Eight of the opinions appear to bolster the White House's stonewalling of Congress on witness testimony and document subpoenas. The opinions date back to the 1970s, when President Richard Nixon faced impeachment, and the early 1980s. One from 1982 was written by the former head of the Office of Legal Counsel at the request of Rudy Giuliani, who at the time worked within the Justice Department.

Some of the opinions appear to have been made public before, and some have only been cited by the Justice Department in other legal arguments. Those released Thursday hadn't all been collected before on the Justice Department's central website regarding its internal legal opinions.

A Justice Department official acknowledging the releases said these opinions were cited in the Office of Legal Counsel's more recent opinion that former Trump White House counsel Don MGahn should be immune from subpoenaed congressional testimony. The House has sued for McGahn to testify, winning at the trial court stage, and the Justice Department is appealing.
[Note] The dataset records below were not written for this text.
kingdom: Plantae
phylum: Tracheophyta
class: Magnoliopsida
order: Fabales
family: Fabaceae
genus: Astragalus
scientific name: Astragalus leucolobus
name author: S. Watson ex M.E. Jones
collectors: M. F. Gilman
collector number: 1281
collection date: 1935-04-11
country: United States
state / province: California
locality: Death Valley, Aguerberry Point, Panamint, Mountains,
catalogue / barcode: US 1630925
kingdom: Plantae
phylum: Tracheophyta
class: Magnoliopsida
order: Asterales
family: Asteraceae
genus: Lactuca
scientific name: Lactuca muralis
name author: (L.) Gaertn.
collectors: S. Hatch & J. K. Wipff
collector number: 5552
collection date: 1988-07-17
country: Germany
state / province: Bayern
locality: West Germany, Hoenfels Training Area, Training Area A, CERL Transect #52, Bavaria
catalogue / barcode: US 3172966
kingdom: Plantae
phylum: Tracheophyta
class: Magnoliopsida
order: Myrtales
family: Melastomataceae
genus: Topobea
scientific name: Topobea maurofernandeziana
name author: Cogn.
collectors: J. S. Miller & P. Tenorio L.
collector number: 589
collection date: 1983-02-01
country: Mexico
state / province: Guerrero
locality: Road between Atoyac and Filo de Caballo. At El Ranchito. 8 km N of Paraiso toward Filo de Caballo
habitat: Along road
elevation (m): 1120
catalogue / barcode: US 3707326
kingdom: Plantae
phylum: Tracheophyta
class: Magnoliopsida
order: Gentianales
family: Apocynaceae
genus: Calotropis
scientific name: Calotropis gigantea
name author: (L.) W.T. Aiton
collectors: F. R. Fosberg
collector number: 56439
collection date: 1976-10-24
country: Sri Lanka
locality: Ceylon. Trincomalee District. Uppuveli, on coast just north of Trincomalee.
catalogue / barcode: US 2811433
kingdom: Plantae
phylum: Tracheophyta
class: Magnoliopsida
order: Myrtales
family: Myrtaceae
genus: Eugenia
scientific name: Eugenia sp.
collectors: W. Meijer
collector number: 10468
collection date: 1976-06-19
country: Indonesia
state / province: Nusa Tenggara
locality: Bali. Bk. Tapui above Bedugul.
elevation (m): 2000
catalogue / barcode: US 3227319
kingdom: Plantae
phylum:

The newly released opinions were requested by the House as part of the McGahn lawsuit, according to the official.

The collection could be a valuable central resource for the President in the coming weeks, fleshing out the authority the executive branch has given itself to ignore congressional requests.

Then-head of the Office of Legal Counsel Ted Olson wrote in July 1982 that the White House counsel should not submit to a subpoena or request to testify to the Senate, arguing the president's "close advisors are an extension of the President." Just as he cannot "compel congressmen to appear before him," Congress "may not compel him to appear before it," Olson wrote.

Notably, Olson told the deputy attorney general that if the president broke with precedent and submitted to such testimony it would be seen by "many -- including members of Congress who are aware of the historical practice -- as a sign of weakness."

A second memo dated six days earlier from Olson to Giuliani lays out arguments for why a presidential adviser should not testify, including because of executive privilege. Olson warns, "The danger is great, therefore, that agreeing to this particular Congressional demand to depose one of the highest and most intimate of Presidential advisers will erode a central foundation of executive privilege and severely chill internal deliberations among Executive Branch advisers in the future."

Other early opinions republished Thursday also tout the autonomy of the executive branch, and were written by notable other former Office of Legal Counsel chiefs within Justice, including William Rehnquist, who became the US chief justice and oversaw the impeachment and trial of President Bill Clinton.

"It is vital that a recommendation that the President assert privilege be a considered one, because the consequences of initially asserting the claim and then receding from it in the face of public criticism are obviously more hurtful than an initial decision not to assert the claim," Rehnquist wrote in 1971.

The Office of Legal Counsel writes binding opinions for the executive branch, but they do not always withstand scrutiny in federal courts.

Currently, appeals courts are weighing the White House's assertions of absolute immunity over its current and former officials and the House's subpoena power.